Javanmardi denied opposition media reports that Samak had been shot in the head by authorities saying, “initially, the counter-revolutionary and opposition media had reported this as this young man having been shot in the head by the authorities and having later died in the hospital,” according to Tasnim.

Tasnim also published Samak’s photo with the article.

Anzali County’s police chief also said that a number of suspects were identified and arrested and the attempt to identify the assailant continues, Tasnim reported.

Samak was a close friend of Saeid Ezatolahi, a member of Iran’s national football team, who had just returned to Iran after the team’s exit from the World Cup in Qatar. The footballer posted a tribute to his childhood friend on Instagram on Wednesday.

“I wish we could always stay at the same age…. without any concerns, without hate, without jealousy, without fighting to put each other down…. There is much to say my childhood team mate but unfortunately people are drowning in ego and jealousy and becoming a mess that you can hardly even find people listening to these words or they don’t exist at all…

“Definitely after another bitter night last night and with the news of your death, my heart is even more on fire.”

Iranian prosecutor Mehdi Fallah Miri said a case into the “suspicious” killing of Samak had been opened after he died “due to a pellet bullet,” the state-aligned Iran Students’ News Agency (ISNA) reported Thursday.

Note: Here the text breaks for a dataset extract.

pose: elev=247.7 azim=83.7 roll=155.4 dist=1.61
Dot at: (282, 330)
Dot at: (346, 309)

“As soon as this suspicious incident happened, a case was opened to deal with the issue and the prosecutor of Bandar Anzali is handling the case,” Miri added, according to ISNA.

Several videos were posted on social media Tuesday night showing people in cities across Iran, including in the capital Tehran, celebrating inside their homes and residential buildings after the US defeated Iran 1-0 in the World Cup.

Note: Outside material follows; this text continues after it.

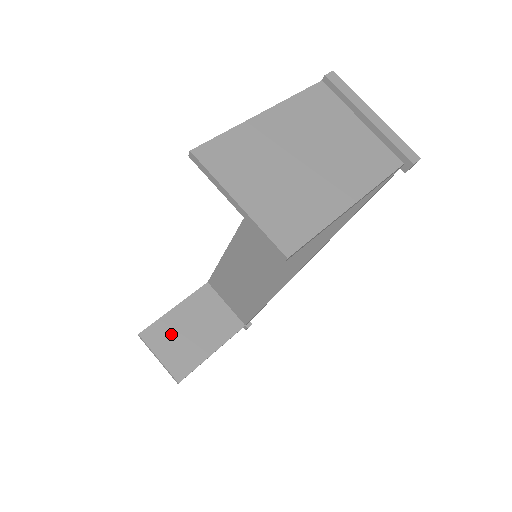
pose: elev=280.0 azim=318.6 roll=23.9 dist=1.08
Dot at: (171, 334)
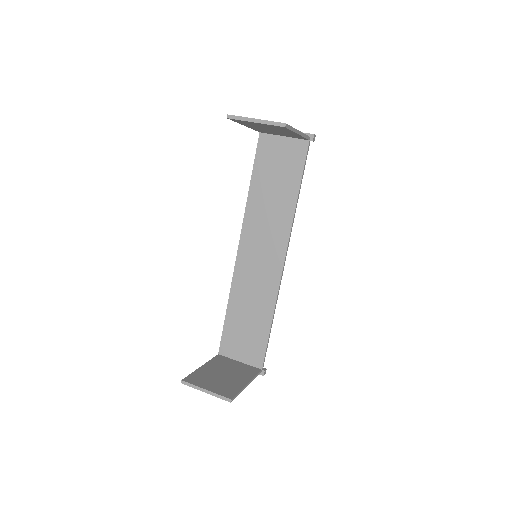
Dot at: (208, 378)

“I am happy, this is the government losing to the people,” one witness to celebrations in a city in the Kurdish region told CNN on Wednesday. CNN is not naming the witness for security concerns.

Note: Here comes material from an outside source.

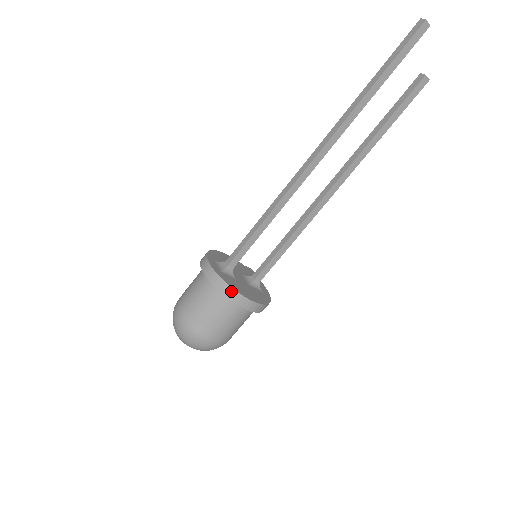
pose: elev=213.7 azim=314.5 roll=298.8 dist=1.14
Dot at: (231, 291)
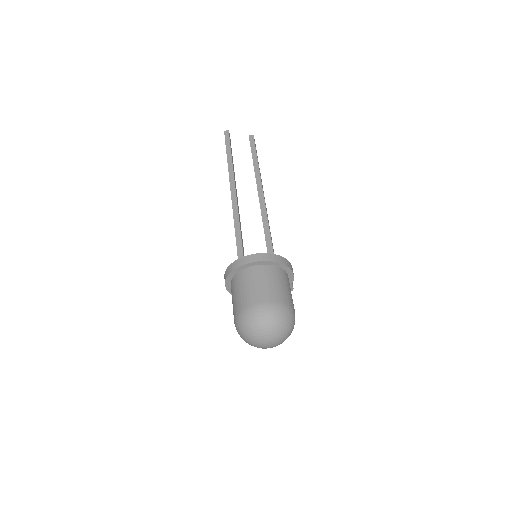
Dot at: (233, 264)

Activist outlet 1500tasvir also posted videos showing security forces reportedly on Tuesday night, opening fire at people in Behbahan and beating up a woman in Qazvin, both cities south of Bandar Anzali where Samak is said to have been shot.

CNN cannot independently confirm the information as Iran’s government is not allowing foreign media into the country, and has not been transparent in its reporting on protests and protest casualties.

Demonstrations have rocked Iran for several months, sparking a deadly clampdown from authorities.

The nationwide uprising was first ignited by the death of Mahsa Amini, a 22-year-old Kurdish-Iranian woman who died in mid-September after being detained by the country’s morality police. Since then, protesters across Iran have coalesced around a range of grievances with the regime.

The United Nations High Commissioner for Human Rights Chief, Volker Turk, has said that the country is in a “full-fledged human rights crisis” as authorities crack down on the protests.